Portage, 907 F.2d at 913. Cf. Davis v. American Family Mutual Ins. Co., 861 F.2d 1159, 1161-62 (1988); Hunt, 728 F.2d at 1247. Hunt and Davis, like the instant case, involved attempts by a resident plaintiff injured in an out-of-state auto accident to sue a nonresident insurer. In both cases, we held there was no jurisdiction.

The Coughenours cite Portage for the proposition that purposeful availment is met within the territory where an auto insurer extends its policy coverage. 907 F.2d at 913-14. In other words, "personal jurisdiction follows the insured risk." Id. at 914. However, we held in Portage that purposeful availment was satisfied because "policy coverage extend[ed] into [the forum state] and an insured event resulted in litigation there." Id. at 913 (emphasis added). Here, purposeful availment is not met because the insured event--the accident--did not take place in California. Furthermore, the claim does not arise from the defendant's forum-related activities. Cf. id. at 914 (holding that the insurer "purposefully availed itself of the ... forum when it contracted to indemnify and defend claims arising there" (emphasis added).).

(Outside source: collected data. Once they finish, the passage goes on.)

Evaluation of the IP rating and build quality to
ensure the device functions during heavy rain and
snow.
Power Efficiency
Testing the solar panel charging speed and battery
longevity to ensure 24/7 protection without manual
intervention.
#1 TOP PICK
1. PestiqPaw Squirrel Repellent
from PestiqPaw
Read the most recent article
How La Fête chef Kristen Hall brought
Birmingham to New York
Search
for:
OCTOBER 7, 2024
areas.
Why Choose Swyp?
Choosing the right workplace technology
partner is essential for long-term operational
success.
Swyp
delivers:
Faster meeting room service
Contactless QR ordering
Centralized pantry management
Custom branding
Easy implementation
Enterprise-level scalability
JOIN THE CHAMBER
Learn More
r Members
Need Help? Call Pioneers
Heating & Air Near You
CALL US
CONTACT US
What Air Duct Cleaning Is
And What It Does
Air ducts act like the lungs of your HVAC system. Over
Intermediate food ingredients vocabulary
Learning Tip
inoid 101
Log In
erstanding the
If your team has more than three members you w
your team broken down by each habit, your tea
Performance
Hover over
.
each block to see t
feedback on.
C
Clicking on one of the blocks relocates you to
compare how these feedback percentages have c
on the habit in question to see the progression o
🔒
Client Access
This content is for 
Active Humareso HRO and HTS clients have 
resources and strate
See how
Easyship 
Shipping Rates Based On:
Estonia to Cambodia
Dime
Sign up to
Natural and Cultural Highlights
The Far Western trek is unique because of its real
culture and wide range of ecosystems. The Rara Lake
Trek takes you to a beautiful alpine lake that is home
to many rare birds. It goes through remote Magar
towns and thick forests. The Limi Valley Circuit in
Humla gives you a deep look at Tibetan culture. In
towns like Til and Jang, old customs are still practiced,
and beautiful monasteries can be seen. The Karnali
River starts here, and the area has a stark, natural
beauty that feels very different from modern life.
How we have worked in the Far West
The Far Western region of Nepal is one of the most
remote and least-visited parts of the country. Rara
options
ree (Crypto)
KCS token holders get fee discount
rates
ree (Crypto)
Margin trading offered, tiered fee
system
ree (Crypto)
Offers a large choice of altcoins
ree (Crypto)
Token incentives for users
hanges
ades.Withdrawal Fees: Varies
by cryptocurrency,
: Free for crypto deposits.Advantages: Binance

Here, we distinguished Hunt and Davis on the grounds that,

the forum choice [in those cases] was the result of the plaintiff's unilateral change of residence after the occurrence of the tortious event giving rise to the litigation. Here, the forum was the situs of the accident. Unlike Davis and Hunt, the forum had a substantial connection to the litigation.

Id. We appear to have misread Davis insofar as we ascribed Davis's presence in Montana to a post-accident change of residence. In Davis, we noted that, "[a]fter the accident, Davis returned to his home in Montana." 861 F.2d at 1160. Like Davis, the Coughenours were residents of their chosen forum before and after the accident. Thus, while Hunt may be distinguished from the instant case on the basis of its plaintiff's unilateral decision to change her residence, Davis may not be.

The Coughenours argue that the situs of the accident is not the controlling factor.